What’s new?’ Did the calm and quiet bit, that of the man in charge.

  ‘Well, for a start, I damn near had my knee taken off with a drill.’ A rising voice, at the edge of hysteria. ‘Try that for starters.’

  ‘But you didn’t have it taken off so can we get to something of relevance?’

  ‘First, in that bloody place I’m quizzed, and the hoods aren’t believing me – how close were you?’

  Not the time to make assessments as to whether a man was a potential coward or a potential hero. Clipper had always maintained that the true hero was frightened fit to piss his pants, and that the true coward would concoct an excuse and slip away to the shadows. He thought the man was brave enough for what was asked of him, and he said what might just encourage the bravery he needed from him. ‘Close enough, always close enough, and with firearms.

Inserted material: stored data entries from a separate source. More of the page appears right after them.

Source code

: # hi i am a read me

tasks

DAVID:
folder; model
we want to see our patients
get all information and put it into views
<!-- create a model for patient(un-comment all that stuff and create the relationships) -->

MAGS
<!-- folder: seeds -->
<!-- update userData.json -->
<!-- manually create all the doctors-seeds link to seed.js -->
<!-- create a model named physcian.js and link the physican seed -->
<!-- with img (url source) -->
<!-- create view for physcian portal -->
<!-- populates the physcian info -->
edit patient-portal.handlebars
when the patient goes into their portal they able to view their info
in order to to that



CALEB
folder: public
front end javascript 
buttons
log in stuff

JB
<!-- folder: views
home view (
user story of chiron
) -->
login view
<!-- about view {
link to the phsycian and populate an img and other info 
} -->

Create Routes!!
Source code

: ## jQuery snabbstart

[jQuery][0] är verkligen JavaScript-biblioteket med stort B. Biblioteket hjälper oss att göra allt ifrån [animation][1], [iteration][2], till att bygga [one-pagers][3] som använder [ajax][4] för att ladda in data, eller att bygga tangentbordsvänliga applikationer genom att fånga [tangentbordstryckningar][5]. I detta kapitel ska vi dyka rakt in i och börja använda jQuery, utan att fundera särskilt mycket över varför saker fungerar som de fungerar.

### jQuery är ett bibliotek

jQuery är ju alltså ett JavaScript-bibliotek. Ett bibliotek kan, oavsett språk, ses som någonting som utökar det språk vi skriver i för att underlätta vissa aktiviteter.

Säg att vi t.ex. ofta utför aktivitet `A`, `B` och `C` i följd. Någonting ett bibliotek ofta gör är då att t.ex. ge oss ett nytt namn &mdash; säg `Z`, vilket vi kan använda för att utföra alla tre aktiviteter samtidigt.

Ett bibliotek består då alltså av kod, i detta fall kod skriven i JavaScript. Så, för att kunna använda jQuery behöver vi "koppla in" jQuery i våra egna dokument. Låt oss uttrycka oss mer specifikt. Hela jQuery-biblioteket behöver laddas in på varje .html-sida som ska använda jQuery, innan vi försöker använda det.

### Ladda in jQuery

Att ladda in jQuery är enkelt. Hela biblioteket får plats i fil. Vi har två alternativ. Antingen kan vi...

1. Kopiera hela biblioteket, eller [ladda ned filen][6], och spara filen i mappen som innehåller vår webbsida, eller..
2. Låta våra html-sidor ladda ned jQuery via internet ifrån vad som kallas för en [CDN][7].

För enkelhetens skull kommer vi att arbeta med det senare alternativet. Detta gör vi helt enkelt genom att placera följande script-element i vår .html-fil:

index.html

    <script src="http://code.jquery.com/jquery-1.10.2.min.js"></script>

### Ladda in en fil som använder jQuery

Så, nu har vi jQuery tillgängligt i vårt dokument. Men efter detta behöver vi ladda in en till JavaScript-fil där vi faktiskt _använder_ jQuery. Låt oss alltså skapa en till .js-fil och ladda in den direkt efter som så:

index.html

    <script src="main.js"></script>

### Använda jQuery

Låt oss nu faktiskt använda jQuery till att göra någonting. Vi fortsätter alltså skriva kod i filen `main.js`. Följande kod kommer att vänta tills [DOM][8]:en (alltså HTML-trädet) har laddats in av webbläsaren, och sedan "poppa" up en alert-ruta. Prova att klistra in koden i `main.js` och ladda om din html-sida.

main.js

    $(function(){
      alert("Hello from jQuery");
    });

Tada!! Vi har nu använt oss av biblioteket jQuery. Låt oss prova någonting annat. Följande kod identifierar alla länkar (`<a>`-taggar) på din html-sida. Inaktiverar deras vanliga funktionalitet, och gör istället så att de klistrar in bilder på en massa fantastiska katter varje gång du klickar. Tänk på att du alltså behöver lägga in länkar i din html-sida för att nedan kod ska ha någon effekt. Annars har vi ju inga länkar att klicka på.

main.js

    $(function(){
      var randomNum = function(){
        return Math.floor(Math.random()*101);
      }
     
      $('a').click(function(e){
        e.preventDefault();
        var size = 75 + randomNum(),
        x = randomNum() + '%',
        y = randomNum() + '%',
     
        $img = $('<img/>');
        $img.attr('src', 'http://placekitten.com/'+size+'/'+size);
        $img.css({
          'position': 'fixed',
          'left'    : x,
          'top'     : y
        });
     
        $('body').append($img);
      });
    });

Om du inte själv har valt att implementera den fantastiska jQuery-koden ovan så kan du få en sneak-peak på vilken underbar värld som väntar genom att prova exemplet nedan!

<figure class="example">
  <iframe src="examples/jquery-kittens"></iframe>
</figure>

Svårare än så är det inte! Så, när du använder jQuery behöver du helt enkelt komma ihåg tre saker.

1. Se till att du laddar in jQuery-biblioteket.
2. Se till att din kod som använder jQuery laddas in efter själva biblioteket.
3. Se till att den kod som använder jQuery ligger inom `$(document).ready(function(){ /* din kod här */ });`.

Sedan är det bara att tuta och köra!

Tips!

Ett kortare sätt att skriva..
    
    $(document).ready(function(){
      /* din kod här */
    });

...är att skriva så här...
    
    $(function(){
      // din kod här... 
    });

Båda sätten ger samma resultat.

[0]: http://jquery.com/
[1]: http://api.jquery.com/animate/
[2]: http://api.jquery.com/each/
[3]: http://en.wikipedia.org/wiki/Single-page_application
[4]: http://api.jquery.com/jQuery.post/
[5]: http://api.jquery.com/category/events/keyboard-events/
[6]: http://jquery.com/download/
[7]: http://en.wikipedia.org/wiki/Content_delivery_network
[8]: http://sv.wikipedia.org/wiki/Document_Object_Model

You could say it’s just a matter of sliding a safety and you’e back with us – but then we’d have lost the big game. Don’t mind me, but can we hustle?’

  Two kids had come into the shop, had pushed past Luke Davies, who stood just inside the door. The woman at the counter, arms folded, had been waiting for their discussion – in a language she hadn’t a word of – to be resolved. Lawson didn’t do ceremony, pushed his man aside and let the kids through.

  ‘I think – yes, I’m sure – the time is about right for me to know what the “big game” is.’

  ‘Dream on, starshine … You don’t get big pictures. You have a target, Reuven Weissberg, and you stay up adjacent to him. Consider pilchards in a tin. That near.’